So here is what I’m doing:
I’m giving in. I am accepting. I am taking what is in front of me in this moment and I am going to work with it. I will not make excuses for why things didn’t get done.
I’m giving up. I am letting go of my idea of what I think should be happening right now. I am redefining my goal about what the outcome needs to be.
I’m taking responsibility. I am going to focus on what I need to and I am going to act within my power. I am going to focus on my part and work on the things that I need to. If I want a certain outcome, I have to do the work.
I’m clearing. I am getting rid of what no longer serves. Everything from emotional baggage to physical clutter; from expectations of others to clothes that don’t fit.
I’m clarifying. I am eliminating the distractions I’ve allowed to become habit and I am going to put my energy where it needs to be. Marie Forleo says, “Clarity comes from engagement, not thought.” So that is what is next: engaging.
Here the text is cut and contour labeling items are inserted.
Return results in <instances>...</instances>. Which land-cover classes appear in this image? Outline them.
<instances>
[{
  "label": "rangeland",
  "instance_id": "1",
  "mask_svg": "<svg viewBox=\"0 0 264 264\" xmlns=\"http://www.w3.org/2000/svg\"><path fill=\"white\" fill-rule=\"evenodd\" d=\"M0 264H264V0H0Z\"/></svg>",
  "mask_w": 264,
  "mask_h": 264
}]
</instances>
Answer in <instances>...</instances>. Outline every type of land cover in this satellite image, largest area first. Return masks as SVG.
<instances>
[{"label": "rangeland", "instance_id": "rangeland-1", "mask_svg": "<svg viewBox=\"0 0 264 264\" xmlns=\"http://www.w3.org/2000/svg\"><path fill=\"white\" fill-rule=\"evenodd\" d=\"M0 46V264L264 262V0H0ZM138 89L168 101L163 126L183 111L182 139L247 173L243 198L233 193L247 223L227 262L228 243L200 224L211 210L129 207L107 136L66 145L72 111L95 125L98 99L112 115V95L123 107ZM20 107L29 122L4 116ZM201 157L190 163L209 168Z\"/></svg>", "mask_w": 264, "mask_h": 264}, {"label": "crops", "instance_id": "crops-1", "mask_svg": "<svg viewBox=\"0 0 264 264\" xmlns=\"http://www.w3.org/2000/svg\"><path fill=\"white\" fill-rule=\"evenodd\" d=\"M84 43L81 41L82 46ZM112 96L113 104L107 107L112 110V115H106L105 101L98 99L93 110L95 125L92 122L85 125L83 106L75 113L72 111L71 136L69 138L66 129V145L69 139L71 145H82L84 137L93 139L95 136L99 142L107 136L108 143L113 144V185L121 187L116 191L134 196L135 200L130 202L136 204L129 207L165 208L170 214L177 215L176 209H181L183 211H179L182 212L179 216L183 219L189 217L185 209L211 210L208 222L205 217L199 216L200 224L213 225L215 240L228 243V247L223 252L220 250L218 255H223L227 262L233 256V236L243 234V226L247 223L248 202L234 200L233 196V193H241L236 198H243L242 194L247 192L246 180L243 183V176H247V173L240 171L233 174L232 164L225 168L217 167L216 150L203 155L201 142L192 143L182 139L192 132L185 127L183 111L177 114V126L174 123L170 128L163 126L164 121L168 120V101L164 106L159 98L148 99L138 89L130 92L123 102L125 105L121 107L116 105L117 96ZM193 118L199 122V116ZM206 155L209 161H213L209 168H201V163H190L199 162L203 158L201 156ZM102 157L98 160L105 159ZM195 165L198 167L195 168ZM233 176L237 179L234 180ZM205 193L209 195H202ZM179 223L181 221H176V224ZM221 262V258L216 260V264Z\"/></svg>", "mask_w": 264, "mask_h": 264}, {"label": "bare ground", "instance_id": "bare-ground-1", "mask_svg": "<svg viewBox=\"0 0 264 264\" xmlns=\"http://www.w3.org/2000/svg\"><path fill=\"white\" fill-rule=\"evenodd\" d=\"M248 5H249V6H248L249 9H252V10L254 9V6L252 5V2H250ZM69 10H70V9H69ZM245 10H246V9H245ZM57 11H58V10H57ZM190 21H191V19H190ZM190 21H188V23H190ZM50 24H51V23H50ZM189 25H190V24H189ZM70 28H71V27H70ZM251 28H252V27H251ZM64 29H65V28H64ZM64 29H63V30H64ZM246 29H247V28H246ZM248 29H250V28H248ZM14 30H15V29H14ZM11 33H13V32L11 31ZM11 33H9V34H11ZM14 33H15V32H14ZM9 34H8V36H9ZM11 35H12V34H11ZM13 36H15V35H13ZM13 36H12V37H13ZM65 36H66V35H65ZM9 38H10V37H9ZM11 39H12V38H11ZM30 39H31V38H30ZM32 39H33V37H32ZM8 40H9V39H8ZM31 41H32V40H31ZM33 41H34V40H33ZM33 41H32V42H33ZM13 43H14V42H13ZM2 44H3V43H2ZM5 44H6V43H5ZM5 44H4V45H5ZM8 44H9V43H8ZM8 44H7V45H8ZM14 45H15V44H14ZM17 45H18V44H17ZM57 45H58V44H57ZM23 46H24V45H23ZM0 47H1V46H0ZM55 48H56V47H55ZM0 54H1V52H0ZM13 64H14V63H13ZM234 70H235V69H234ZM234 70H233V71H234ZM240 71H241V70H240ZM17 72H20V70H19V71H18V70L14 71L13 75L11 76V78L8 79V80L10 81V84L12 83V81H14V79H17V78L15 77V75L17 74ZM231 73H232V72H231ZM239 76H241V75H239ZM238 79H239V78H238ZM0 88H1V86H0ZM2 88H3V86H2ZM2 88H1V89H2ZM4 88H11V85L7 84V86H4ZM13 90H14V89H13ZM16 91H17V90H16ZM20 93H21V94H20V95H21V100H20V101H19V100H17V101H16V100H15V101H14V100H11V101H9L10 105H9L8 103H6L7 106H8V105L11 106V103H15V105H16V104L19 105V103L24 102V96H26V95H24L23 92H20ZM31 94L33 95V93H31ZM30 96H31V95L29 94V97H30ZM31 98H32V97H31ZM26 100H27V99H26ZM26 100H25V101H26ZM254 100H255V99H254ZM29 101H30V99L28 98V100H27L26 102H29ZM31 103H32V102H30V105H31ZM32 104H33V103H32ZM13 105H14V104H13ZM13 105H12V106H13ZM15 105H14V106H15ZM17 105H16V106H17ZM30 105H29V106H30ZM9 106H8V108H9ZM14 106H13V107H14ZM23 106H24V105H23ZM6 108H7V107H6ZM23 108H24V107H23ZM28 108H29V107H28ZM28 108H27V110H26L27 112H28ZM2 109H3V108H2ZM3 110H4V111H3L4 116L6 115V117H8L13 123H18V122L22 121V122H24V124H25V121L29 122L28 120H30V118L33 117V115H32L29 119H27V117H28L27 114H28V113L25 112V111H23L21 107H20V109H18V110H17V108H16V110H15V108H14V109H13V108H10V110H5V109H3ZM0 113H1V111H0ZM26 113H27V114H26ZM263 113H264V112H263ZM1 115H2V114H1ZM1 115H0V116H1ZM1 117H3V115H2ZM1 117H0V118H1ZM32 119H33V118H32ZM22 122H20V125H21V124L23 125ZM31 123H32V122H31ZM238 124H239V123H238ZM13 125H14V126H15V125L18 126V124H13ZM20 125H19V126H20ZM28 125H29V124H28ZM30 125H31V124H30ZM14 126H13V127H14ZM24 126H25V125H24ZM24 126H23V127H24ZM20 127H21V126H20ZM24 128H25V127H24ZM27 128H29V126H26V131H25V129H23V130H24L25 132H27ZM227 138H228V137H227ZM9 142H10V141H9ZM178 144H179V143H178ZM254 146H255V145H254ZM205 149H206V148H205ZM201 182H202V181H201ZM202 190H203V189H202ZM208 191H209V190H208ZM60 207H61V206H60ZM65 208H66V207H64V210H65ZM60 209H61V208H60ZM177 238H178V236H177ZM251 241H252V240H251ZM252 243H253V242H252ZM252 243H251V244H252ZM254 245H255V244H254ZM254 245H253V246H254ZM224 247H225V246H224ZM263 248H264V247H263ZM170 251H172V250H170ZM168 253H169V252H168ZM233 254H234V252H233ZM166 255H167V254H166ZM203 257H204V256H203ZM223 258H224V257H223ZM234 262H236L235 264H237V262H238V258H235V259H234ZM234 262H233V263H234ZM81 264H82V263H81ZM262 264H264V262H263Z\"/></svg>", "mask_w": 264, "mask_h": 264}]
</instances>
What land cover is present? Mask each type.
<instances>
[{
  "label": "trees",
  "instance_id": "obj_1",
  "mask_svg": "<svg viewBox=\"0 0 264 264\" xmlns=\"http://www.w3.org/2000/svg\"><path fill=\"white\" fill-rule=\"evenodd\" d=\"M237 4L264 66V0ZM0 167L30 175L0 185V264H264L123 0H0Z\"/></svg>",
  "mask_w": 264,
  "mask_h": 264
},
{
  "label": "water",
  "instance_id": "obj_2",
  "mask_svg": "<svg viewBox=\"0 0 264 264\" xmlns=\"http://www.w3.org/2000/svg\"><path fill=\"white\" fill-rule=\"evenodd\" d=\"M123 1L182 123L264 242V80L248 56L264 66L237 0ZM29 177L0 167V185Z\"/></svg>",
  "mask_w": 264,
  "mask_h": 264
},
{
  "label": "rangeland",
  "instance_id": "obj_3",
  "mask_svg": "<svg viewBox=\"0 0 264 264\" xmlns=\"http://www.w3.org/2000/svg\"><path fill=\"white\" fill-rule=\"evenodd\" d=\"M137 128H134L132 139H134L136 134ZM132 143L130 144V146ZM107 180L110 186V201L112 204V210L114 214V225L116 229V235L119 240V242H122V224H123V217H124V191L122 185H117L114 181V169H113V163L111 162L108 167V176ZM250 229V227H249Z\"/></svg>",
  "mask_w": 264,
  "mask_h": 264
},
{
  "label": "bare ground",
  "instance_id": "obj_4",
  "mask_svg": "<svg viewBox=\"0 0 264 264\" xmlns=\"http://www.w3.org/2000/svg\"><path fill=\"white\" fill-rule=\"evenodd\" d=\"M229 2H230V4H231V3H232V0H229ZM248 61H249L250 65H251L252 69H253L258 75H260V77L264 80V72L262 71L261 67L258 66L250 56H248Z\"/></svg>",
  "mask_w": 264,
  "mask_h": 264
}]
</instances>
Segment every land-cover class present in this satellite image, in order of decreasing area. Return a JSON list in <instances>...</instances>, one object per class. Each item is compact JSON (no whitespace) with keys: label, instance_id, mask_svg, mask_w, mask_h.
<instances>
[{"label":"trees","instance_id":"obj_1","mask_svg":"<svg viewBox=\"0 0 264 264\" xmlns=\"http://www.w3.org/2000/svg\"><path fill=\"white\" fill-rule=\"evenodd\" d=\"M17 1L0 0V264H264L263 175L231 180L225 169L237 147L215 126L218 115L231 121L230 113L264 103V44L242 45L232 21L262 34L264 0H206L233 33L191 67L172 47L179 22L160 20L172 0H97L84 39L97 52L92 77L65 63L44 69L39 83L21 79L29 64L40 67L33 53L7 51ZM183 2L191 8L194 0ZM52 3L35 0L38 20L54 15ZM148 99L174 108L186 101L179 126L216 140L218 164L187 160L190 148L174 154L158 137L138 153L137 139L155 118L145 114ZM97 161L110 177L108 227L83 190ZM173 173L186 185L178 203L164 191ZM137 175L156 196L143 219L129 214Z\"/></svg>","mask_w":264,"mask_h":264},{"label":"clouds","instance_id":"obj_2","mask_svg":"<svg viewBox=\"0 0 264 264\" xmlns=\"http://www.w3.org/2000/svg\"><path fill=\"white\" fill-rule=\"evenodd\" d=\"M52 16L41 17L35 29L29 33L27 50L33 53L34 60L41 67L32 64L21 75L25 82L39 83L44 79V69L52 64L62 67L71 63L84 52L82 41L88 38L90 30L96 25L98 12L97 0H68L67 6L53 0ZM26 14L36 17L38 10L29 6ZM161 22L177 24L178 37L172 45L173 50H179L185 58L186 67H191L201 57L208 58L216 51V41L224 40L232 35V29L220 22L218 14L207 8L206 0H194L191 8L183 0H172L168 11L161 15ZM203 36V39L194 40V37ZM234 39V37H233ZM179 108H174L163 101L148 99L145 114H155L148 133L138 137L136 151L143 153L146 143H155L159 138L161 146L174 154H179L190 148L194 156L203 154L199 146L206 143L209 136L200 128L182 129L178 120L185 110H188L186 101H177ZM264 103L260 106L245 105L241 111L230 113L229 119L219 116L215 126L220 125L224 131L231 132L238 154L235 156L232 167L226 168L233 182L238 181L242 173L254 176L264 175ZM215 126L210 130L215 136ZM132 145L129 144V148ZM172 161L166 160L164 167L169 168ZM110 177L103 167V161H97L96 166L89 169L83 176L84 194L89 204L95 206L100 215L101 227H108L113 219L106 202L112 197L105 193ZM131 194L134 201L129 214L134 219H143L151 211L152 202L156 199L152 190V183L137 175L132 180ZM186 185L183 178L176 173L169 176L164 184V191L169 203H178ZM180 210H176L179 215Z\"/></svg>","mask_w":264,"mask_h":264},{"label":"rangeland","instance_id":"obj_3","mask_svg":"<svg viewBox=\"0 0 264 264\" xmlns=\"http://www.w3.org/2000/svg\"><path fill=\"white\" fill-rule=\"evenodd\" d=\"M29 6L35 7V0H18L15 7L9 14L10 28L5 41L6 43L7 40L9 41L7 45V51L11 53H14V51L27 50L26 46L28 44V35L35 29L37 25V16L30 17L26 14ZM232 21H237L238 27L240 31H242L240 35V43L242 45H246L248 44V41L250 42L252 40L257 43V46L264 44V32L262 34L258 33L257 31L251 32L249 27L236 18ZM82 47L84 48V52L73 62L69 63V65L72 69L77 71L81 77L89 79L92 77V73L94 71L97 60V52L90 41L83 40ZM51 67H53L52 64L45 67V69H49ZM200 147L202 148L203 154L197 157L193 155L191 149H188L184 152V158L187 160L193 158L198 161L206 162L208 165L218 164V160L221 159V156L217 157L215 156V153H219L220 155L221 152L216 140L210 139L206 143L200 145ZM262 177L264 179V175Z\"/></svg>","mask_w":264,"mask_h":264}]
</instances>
I’m practicing. I will try and try until I get where I am meant to be. I won’t let one strike take me out of the game. I will be grateful for what I know now and for what I learn tomorrow. I will be grateful for the tools I have and for what I can make with them.
I’m still going. I have learned that my comfort zone isn’t enough anymore. Just when I think that the lesson is complete, there is more. There is always more to do or learn. That is true for all of us: Don’t stop where you think your limitations are. Destroy those limitations and keep going.